I’m running into an issue related to sending PyTorch tensors over
multiprocessing.Queues. Specifically, I have a system in which multiple background processes generate tensors and put them on individual queues, one queue per process. In the main process, I have one thread for each of these queues responsible for getting the tensors from the respective queue and processing them further. With this system, I occasionally get the following error in one of the consuming threads:
Exception in thread Thread-2: Traceback (most recent call last): File "/usr/lib/python3.6/threading.py", line 916, in _bootstrap_inner self.run() File "/usr/lib/python3.6/threading.py", line 864, in run self._target(*self._args, **self._kwargs) File "<redacted>", line 1262, in _queue_fetcher_thread_fn msg = self._inter_process_queue.get() File "/usr/lib/python3.6/multiprocessing/queues.py", line 113, in get return _ForkingPickler.loads(res) File "/usr/local/lib/python3.6/dist-packages/torch/multiprocessing/reductions.py", line 300, in rebuild_storage_fd shared_cache[fd_id(fd)] = StorageWeakRef(storage) File "/usr/local/lib/python3.6/dist-packages/torch/multiprocessing/reductions.py", line 60, in __setitem__ self.free_dead_references() File "/usr/local/lib/python3.6/dist-packages/torch/multiprocessing/reductions.py", line 67, in free_dead_references for key, storage_ref in list(self.items()): RuntimeError: dictionary changed size during iteration
As you can see, this error comes from PyTorch’s reductions.py where the tensors are unpickled. Specifically, this is the relevant passage (with some comments removed for brevity):
class SharedCache(dict): def __init__(self): self.limit = 128 self._after_fork() register_after_fork(self, SharedCache._after_fork) def _after_fork(self): self.lock = threading.Lock() def __setitem__(self, key, storage_ref): dict.__setitem__(self, key, storage_ref) if len(self) > self.limit: self.free_dead_references() def free_dead_references(self): # Multiple Python threads may call free_dead_references() concurrently. # Without a lock, they may try deleting the same entry multiple times. with self.lock: live = 0 for key, storage_ref in list(self.items()): if storage_ref.expired(): del self[key] else: live += 1 self.limit = max(128, live * 2) shared_cache = SharedCache()
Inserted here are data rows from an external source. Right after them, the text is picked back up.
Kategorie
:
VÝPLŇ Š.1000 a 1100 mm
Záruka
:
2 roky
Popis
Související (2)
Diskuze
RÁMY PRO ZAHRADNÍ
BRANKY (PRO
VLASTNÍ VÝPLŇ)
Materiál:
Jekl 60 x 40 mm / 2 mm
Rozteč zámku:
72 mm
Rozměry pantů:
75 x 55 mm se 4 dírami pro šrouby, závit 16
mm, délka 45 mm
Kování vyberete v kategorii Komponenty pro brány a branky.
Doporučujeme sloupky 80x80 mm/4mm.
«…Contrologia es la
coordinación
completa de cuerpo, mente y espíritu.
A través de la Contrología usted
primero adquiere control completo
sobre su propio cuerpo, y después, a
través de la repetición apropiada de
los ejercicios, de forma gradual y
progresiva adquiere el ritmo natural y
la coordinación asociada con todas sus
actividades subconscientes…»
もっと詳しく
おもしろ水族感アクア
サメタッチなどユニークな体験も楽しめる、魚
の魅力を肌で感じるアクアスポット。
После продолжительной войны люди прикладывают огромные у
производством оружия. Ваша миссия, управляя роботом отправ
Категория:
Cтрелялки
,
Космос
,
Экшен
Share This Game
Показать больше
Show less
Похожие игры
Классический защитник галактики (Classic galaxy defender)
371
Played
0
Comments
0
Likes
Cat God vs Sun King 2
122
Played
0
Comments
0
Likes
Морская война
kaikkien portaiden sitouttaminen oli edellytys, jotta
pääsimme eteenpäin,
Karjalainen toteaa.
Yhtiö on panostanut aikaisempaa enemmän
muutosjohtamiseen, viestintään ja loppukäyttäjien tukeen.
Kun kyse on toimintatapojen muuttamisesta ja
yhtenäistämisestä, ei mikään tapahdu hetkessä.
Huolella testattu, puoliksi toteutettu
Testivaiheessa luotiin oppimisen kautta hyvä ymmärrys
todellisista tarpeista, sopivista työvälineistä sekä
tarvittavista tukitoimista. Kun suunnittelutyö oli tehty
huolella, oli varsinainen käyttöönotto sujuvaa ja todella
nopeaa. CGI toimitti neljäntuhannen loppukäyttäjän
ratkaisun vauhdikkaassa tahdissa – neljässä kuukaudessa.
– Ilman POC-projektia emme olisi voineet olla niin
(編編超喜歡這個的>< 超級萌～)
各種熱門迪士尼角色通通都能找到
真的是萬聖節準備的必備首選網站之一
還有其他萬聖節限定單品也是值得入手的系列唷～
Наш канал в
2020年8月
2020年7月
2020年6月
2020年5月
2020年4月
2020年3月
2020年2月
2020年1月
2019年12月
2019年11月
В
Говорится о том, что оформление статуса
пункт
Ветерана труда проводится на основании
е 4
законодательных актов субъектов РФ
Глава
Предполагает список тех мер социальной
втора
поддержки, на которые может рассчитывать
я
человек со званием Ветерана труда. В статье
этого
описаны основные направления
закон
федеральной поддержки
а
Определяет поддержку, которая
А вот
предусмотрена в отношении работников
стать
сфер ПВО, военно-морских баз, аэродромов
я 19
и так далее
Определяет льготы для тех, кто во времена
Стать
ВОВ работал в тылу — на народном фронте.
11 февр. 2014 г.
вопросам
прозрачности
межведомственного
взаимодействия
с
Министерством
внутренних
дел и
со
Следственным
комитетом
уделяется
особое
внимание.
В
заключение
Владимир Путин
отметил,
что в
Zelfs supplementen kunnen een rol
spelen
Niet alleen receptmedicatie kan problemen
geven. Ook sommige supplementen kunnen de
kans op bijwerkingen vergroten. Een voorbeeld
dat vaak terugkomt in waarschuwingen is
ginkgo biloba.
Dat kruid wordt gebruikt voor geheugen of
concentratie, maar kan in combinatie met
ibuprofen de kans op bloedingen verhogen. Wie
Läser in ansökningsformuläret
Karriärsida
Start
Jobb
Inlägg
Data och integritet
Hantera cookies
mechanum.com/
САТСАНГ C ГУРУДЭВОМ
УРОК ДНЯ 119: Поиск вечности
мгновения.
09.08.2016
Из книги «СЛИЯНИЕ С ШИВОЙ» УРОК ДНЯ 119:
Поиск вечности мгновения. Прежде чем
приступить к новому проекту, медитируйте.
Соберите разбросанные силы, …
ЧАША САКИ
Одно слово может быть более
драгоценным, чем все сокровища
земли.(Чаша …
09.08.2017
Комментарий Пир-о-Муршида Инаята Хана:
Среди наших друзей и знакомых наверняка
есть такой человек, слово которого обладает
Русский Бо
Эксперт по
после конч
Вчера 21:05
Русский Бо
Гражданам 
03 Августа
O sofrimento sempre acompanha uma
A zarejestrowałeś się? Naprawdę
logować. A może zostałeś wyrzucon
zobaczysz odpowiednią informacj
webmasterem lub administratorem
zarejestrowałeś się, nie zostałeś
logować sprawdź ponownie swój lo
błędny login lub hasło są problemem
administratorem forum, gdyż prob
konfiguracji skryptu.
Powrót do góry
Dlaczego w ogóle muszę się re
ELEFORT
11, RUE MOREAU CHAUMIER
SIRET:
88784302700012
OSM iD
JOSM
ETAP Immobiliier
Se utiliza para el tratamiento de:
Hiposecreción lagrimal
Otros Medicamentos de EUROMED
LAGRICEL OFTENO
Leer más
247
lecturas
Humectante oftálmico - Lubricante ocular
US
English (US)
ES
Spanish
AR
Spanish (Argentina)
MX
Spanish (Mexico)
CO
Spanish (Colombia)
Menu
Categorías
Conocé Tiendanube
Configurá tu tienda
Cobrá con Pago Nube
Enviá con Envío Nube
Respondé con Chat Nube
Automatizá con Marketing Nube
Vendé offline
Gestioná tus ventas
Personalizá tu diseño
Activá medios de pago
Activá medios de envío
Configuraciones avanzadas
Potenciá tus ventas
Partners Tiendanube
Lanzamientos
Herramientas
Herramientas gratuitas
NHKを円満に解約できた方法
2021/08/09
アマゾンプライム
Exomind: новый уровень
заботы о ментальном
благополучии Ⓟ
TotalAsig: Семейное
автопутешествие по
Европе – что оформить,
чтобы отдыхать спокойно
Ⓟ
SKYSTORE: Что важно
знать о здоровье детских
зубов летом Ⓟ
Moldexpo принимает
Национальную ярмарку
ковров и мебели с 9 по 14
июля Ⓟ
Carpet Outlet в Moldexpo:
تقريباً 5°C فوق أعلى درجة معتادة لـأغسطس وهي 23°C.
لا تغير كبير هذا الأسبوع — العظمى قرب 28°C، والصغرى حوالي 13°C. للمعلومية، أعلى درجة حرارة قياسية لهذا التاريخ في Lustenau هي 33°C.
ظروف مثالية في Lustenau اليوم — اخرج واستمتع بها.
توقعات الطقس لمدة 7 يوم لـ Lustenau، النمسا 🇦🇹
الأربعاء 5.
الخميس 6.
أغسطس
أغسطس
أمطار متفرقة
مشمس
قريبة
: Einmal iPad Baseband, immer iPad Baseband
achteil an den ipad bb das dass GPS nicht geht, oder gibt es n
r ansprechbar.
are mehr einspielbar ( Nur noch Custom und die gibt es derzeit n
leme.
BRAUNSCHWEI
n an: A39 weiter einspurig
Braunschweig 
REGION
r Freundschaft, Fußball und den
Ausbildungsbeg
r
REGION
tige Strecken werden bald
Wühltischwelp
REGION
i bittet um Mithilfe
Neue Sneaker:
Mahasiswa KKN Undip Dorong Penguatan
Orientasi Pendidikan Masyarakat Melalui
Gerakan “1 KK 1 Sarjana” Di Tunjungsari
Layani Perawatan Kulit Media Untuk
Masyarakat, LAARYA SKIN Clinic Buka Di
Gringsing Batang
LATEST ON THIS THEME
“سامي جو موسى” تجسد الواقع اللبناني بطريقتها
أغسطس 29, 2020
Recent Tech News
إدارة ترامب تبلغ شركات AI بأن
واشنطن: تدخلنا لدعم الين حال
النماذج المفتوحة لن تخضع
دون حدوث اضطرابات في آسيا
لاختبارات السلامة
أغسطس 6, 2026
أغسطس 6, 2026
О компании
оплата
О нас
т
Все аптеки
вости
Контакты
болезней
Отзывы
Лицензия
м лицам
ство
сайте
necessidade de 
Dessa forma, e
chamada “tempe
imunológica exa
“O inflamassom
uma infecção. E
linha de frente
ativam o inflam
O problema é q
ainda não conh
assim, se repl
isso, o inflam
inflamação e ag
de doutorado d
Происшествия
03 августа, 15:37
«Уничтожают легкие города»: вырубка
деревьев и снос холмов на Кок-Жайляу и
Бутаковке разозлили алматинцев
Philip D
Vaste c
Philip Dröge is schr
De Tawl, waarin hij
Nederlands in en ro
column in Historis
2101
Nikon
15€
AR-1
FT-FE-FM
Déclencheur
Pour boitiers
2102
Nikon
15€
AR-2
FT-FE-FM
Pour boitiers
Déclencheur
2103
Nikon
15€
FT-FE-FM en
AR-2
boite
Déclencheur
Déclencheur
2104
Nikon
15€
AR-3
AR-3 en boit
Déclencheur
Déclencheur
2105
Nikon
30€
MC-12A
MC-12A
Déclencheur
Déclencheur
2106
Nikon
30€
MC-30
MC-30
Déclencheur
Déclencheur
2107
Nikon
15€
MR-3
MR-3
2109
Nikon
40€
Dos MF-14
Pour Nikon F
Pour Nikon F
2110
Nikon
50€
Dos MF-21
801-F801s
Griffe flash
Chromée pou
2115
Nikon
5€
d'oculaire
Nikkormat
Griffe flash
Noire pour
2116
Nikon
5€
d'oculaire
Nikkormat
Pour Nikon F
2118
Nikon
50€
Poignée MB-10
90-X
This SharedCache class is essentially a dictionary with some additional functionality on top. Since shared_cache is a global variable, all threads use the same instance of SharedCache. The RuntimeError is raised in the
for-loop in the function
free_dead_references. The only explanation I can come up with of how this line could fail is the following:
It seems that
list(self.items()) is not an atomic operation since
self.items() returns a dictionary view which essentially works like an iterator (see for example here). If that’s the case, it could be that Thread 1 looses the GIL while running
list(self.items()). The GIL could then go to Thread 2, which could call
__setitem__ and modify the dictionary. So once Thread 1 gets the GIL again the dictionary size has changed and a RuntimeError is raised.
As you can see
free_dead_references explicitly uses a
threading.Lock to avoid multithreading issues. However,
__setitem__ does not use this lock, so the above scenario can occur. This suggests that the use of the lock should be moved to
__setitem__ as follows:
def __setitem__(self, key, storage_ref): with self.lock: dict.__setitem__(self, key, storage_ref) if len(self) > self.limit: self.free_dead_references()
So far, I have only seen this error twice during multi-GPU training jobs. I have been trying to replicate this issue with a minimal code example for a while, but haven’t had any luck yet.
Any input on whether my explanation above could be the actual issue would be appreciated. If so, I’m happy to contribute a PR. If not, I’d be very interested to hear your opinion on what might be going on here.